As a sanity check, here’s I computed that. Not 100% confident as it’s easy to screw up probability stuff.
# of MLB games per season * odds of two people being born on a particular day =
(162*15) / (365*365) = 0.01824
May have given a series of signs, pitcher nodded at one, and in the span of a few seconds, brain farted, and Avila forgot whether it was a fastball, or a slider (or any other pitch) was the selected one. Brain farts happen, to you, to me, and to professionals too.
not the ‘body’ movement, but the ‘glove’ movement is what counts most to an umpire. Granted, if you have to move the glove 6-10 inches… it isn’t going to favor the catcher and pitcher alot.
Framing is not merely catching the ball where its pitched. Rather, it is catching the ball where its pitched, and -moving it to a spot to make a ball look like a strike- if necessary.
Any decent catcher can catch a pitch where its thrown, if you set up there and get that as a strike. Its the special catcher that can pull a pitch in that is 6 inches outside, and get it called a strike. Can you say “Molina” everybody? I thought you could.

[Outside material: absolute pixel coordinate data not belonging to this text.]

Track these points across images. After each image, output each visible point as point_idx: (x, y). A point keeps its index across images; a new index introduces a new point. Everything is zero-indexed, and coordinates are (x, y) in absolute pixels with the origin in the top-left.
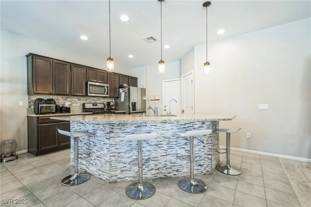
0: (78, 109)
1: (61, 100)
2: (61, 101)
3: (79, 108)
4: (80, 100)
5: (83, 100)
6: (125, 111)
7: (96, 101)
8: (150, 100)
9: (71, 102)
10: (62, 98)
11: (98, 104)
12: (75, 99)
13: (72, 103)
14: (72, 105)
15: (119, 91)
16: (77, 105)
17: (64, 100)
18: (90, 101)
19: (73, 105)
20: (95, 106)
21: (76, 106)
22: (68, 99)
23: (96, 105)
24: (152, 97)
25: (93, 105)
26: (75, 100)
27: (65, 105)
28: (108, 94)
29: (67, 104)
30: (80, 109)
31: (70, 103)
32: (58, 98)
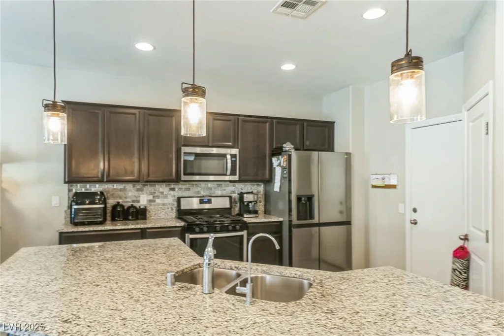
0: (167, 210)
1: (130, 191)
2: (130, 194)
3: (170, 209)
4: (173, 189)
5: (180, 189)
6: (281, 219)
7: (212, 192)
8: (370, 186)
9: (152, 194)
10: (134, 186)
11: (213, 198)
12: (163, 188)
13: (154, 197)
14: (154, 201)
15: (271, 164)
16: (166, 201)
17: (138, 190)
18: (197, 190)
19: (158, 201)
20: (206, 202)
21: (164, 204)
22: (145, 188)
23: (209, 202)
24: (374, 177)
25: (202, 202)
26: (161, 190)
27: (138, 202)
28: (235, 175)
29: (143, 200)
30: (172, 210)
31: (151, 197)
32: (125, 187)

Thats why you have video replay in the booth.. Every time a team scores in any manner, whether it be touchdown, fieldgoal, etc etc… it is reviewed. And, if a challenge flag is thrown, that is a “personal foul / delay of game” penalty on that team…*nod*
The idea that pitch framing could be a good thing is so stupid it must’ve broken my sarcasm spigot, but I think my sarcasm reflected the magnitude of the stupidity. Advocating an inconsistent strike zone is ridiculous. Codifying it would change the rules so fundamentally it would break the strike zone and turn it into a prettiest catch contest. Umpires would love this because they could no longer be so easily replaced by computers, but I can’t think of a single good reason why any fan should give a shit about them.
for those wondering, by my calcs which im decently sure of, a game in which both SP’s are starting against each other on their bday happens once every 55.3 years.
and my logic which might not be worth reading…
picking any game, the odds of bday for sp1 is 1/365, the odds of bday for sp2 is 1/365, the odds of both is 1/(365*365)=7.51e-6…so the odds of this not occuring is (1-7.51e-6). given 2430 games in a baseball season (162 games * 30 teams / 2 teams playing in each game), the odds of our situation never occuring in a season is (1-7.51e-6)^2430=.9819, and the odds of our situation occurring in a year is 0.0181. 1/0.0181 gives us 55.3.
Mike, shouldn’t you factor in the number of SP’s on 40 man rosters? The one thing I’m not seeing is any accounting for limited roster sizes and the few SP’s that a team carries.
Comment by Stuck in a slump — January 13, 2013 @ 8:58 pm
Some umpires will call balls based upon how far the pitch missed the target. In Homer Baileys case, that fast ball missed pretty far from the intended target. ALTHOUGH, I do agree with you that this these are terrible calls and they should have been strikes.
Avila looked like he intentionally tried to make that a ball. lol
Comment by TX Ball Scout — January 14, 2013 @ 11:08 am
Realistically though, the birthday distribution for MLBer’s isn’t normal (read Outliers). You would have to regress the distribution of MLBers by comparing their typical birthday spread. You would also need to take into account that there are only 6 months of games, too. I have no idea if this would make a difference, but it might be fun for someone else to try.
It’s not as crazy as it seems. The probability that two players on opposing teams will have the same birthday is about 100%. I’ll just throw the equation out there. You can look it up if you want.
n=number of players in game
The tricky part is including the fact that it is that pairs birthday on the day they play together. I would guess that it happens quite a bit though.